Je haussai les épaules.

— Peut-être que le saut n’est pas aussi imprévisible que nous le pensons, avançai-je.

— Ne te mets pas martel en tête à cause des interrogatoires, dit Harry en me tendant un verre de jus de fruit qu’il s’était procuré au réfectoire du centre médical. À nous aussi, ils nous ont seriné que notre survie était suspecte.

— Comment as-tu réagi ?

— Diable, j’étais d’accord avec eux. C’est foutrement suspect. Le plus drôle, c’est qu’à mon avis ils n’ont pas apprécié davantage cette réponse. Mais, en fin de compte, tu ne peux pas les blâmer. Les colonies viennent d’avoir l’herbe coupée sous les pieds. Si nous ne trouvons pas ce qui s’est passé sur Corail, nous sommes dans la panade.

— Ma foi, c’est là un point de vue intéressant. Quel est ton avis sur ce qui s’est passé ?

— Je n’en sais rien, répondit Harry. Peut-être que le saut n’est pas aussi imprévisible que nous le pensons. Il but une gorgée de jus de fruit.

— C’est drôle, j’ai dit la même chose.

— Oui, mais, moi, je le pense. Je n’ai pas la formation scientifique d’Alan, Dieu ait son âme, mais tout le modèle théorique sur lequel repose notre compréhension du saut doit être faux quelque part. Il est évident que les Rraeys avaient le moyen de prédire avec une très grande précision où nos vaisseaux allaient sauter. Comment ?

— En principe, on n’en est pas capable.

— Tout à fait exact. Mais eux l’ont fait. Donc il est évident que notre modèle de fonctionnement du saut est erroné. Quand l’observation prouve qu’une théorie est fausse, on la jette à la corbeille. La question est maintenant la suivante : que s’est-il réellement passé ?

— Des idées à ce sujet ?

— Deux-trois, mais ce n’est pas vraiment mon domaine, répondit Harry. Je n’ai pas le niveau nécessaire en maths.

J’éclatai de rire.

— Tu sais, Alan m’a dit à peu près la même chose il n’y a pas longtemps.

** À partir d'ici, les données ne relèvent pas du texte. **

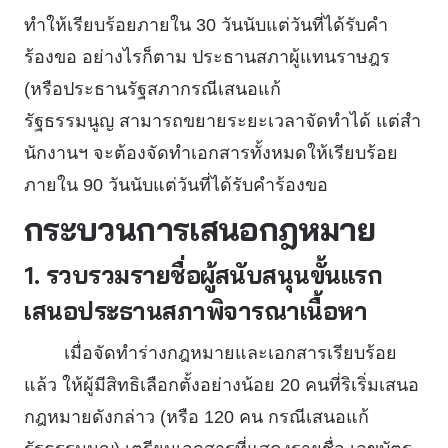
ทำให้เรียบร้อยภายใน 30 วันนับแต่วันที่ได้รับคำ
ร้องขอ อย่างไรก็ตาม ประธานสภาผู้แทนราษฎร
(หรือประธานรัฐสภากรณีเสนอแก้
รัฐธรรมนูญ สามารถขยายระยะเวลาจัดทำได้ แต่สำ
นักงานฯ จะต้องจัดทำเอกสารทั้งหมดให้เรียบร้อย
ภายใน 90 วันนับแต่วันที่ได้รับคำร้องขอ
กระบวนการเสนอกฎหมาย
1. รวบรวมรายชื่อผู้สนับสนุนขั้นแรก
เสนอประธานสภาพิจารณาเนื้อหา
เมื่อจัดทำร่างกฎหมายและเอกสารเรียบร้อย
แล้ว ให้ผู้มีสิทธิเลือกตั้งอย่างน้อย 20 คนที่ริเริ่มเสนอ
กฎหมายดังกล่าว (หรือ 120 คน กรณีเสนอแก้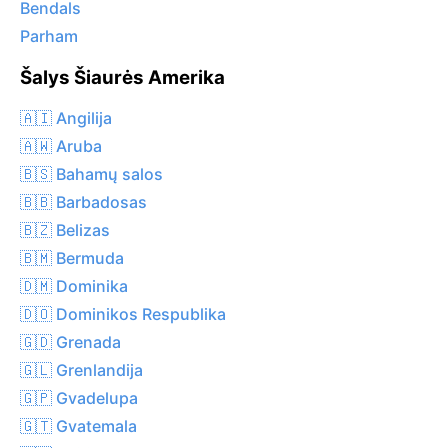
Bendals
Parham
Šalys Šiaurės Amerika
🇦🇮 Angilija
🇦🇼 Aruba
🇧🇸 Bahamų salos
🇧🇧 Barbadosas
🇧🇿 Belizas
🇧🇲 Bermuda
🇩🇲 Dominika
🇩🇴 Dominikos Respublika
🇬🇩 Grenada
🇬🇱 Grenlandija
🇬🇵 Gvadelupa
🇬🇹 Gvatemala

Harry sourit et leva son verre.

— À Alan, dis-je. Et à tous nos amis absents.

— Amen, conclut Harry.

Nous bûmes nos jus de fruit.

— Harry, tu m’as dit que tu étais là lorsqu’ils m’ont ramené à bord de l’Épervier.

— En effet. Tu étais en compote, soit dit sans t’offenser.

— Y a pas de mal… Est-ce que tu te souviens de quelque chose à propos de l’escadron qui m’a ramené ?

— Un peu. Mais pas grand-chose. Ils nous ont tenus isolés du restant du vaisseau pendant presque toute la traversée. Je t’ai vu dans le poste des malades quand ils t’y ont conduit. Ils nous examinaient.

— Il y avait une femme parmi l’équipe de sauvetage ?

— Oui. Grande, brune. C’est tout ce que je me rappelle au pied levé. Pour être franc, je faisais davantage attention à toi qu’à ceux qui te ramenaient. Je ne les connaissais pas. Pourquoi ?

— Harry, l’un de mes sauveteurs était ma femme. Je le jure.

— Je croyais que ta femme était morte.

— Bel et bien morte. Mais c’était elle. Ce n’était pas la Kathy que j’ai connue au moment de notre mariage. C’était un soldat des FDC, avec la peau verte et tout.

Harry eut l’air dubitatif.

— John, tu hallucinais sans doute.

— Oui, mais, si j’hallucinais, pourquoi halluciner Kathy en soldat des FDC ? J’aurais dû plutôt me souvenir d’elle telle qu’elle était.